Reescreva o trecho do texto sobre fertilizantes que começa em "Embora seja um" e vai até "o setor vulnerável.", substituindo "infraestrutura" por "logística".

Trecho do documento.
────
Por André Amaral
O Brasil enfrenta um paradoxo
com a questão dos fertilizantes.
Embora seja um país reconhecido como potência mundial no agronegócio, tem
grande dependência externa de adubos. E, mesmo dispondo de vasta matéria-prima
para viabilizar produção local, principalmente potássio, a autonomia não é um
assunto simples, já que a falta de infraestrutura é um problema e tanto.
Como
a importação chega a 95% do que é consumido no Brasil, uma crise internacional,
como a que ocorre no Leste Europeu entre Rússia e Ucrânia, por exemplo, deixa
o setor vulnerável.
A
necessidade de fertilizantes ainda tem como agravante o fato de o solo
brasileiro ser naturalmente pobre em nutrientes e ácido, principalmente no
Cerrado, disse ao site Poder360 José
Carlos Polidoro, pesquisador da Embrapa (Empresa Brasileira de Pesquisa
Agropecuária) Solos.
Os
nutrientes fundamentais para a agricultura são nitrogênio, fósforo e potássio.
Desse tripé de insumos essenciais para o campo, o Brasil importa cerca de 75%
de nitrogênio, 55% de fósforo e surpreendentes 95% de potássio, segundo o
doutor e professor de Engenharia Química do Instituto Mauá de Tecnologia (IMT)
────
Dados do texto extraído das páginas
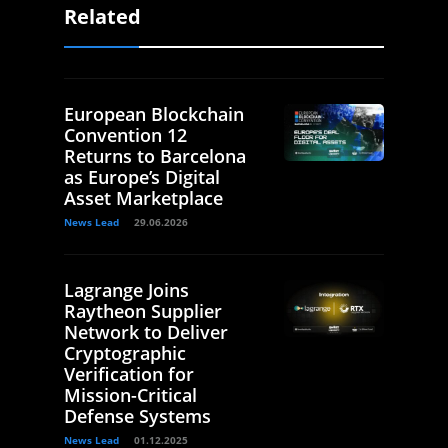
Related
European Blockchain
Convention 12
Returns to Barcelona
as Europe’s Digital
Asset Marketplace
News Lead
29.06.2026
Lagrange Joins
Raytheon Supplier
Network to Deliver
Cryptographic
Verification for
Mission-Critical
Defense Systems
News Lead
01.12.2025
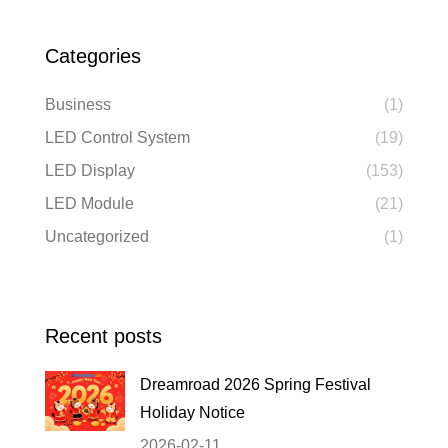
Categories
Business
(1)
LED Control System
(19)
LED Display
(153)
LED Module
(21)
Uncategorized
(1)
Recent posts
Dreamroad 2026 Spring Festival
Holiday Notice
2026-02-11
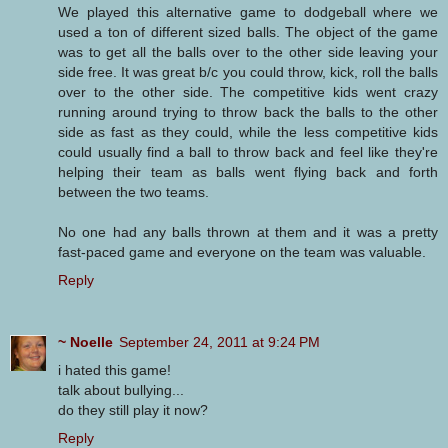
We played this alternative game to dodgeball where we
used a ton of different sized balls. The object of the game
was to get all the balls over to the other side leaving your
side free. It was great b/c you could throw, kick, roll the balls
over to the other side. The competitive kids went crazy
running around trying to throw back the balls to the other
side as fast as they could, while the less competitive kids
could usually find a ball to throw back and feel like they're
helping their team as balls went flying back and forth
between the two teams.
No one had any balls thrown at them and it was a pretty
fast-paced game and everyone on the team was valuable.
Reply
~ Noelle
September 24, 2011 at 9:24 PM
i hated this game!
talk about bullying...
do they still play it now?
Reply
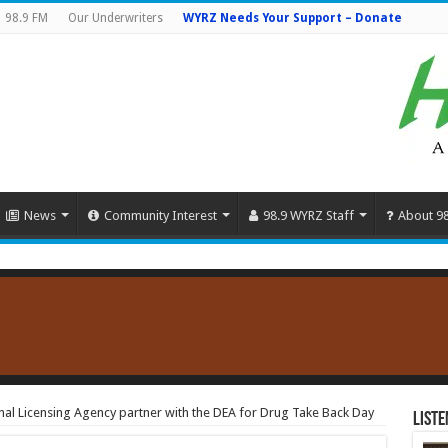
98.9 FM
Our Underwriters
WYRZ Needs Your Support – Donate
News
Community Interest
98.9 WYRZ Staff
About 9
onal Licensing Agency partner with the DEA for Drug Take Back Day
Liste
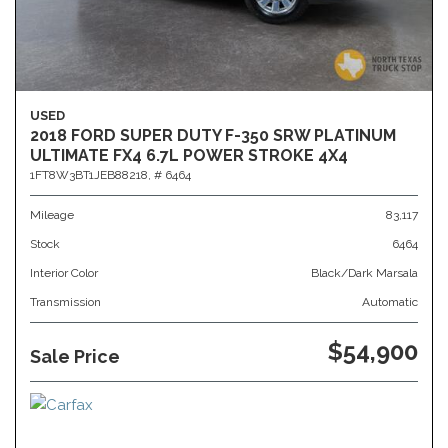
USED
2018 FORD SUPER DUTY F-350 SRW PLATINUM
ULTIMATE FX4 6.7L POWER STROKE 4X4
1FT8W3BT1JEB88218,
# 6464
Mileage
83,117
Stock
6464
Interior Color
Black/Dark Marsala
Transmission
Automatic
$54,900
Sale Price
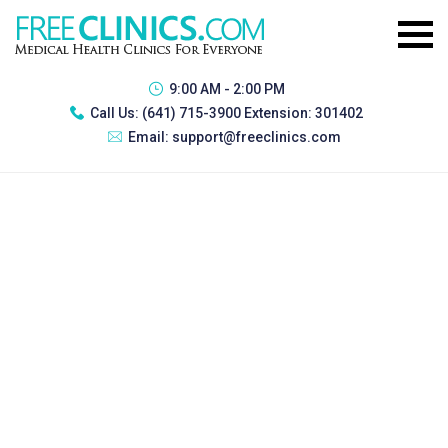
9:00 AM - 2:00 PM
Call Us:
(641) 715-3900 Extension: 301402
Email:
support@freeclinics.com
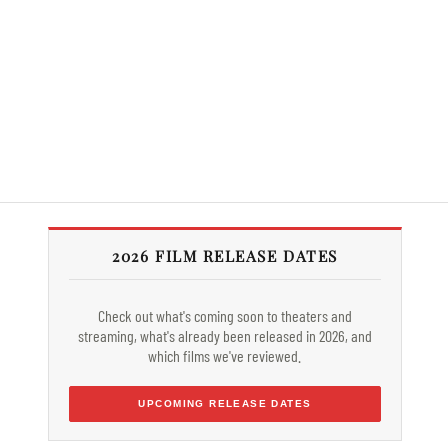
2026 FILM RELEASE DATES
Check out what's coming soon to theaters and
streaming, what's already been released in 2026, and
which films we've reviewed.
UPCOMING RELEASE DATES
────
Espaço da resposta.
Embora seja um país reconhecido como potência mundial no agronegócio, tem
grande dependência externa de adubos. E, mesmo dispondo de vasta matéria-prima
para viabilizar produção local, principalmente potássio, a autonomia não é um
assunto simples, já que a falta de logística é um problema e tanto.
Como
a importação chega a 95% do que é consumido no Brasil, uma crise internacional,
como a que ocorre no Leste Europeu entre Rússia e Ucrânia, por exemplo, deixa
o setor vulnerável.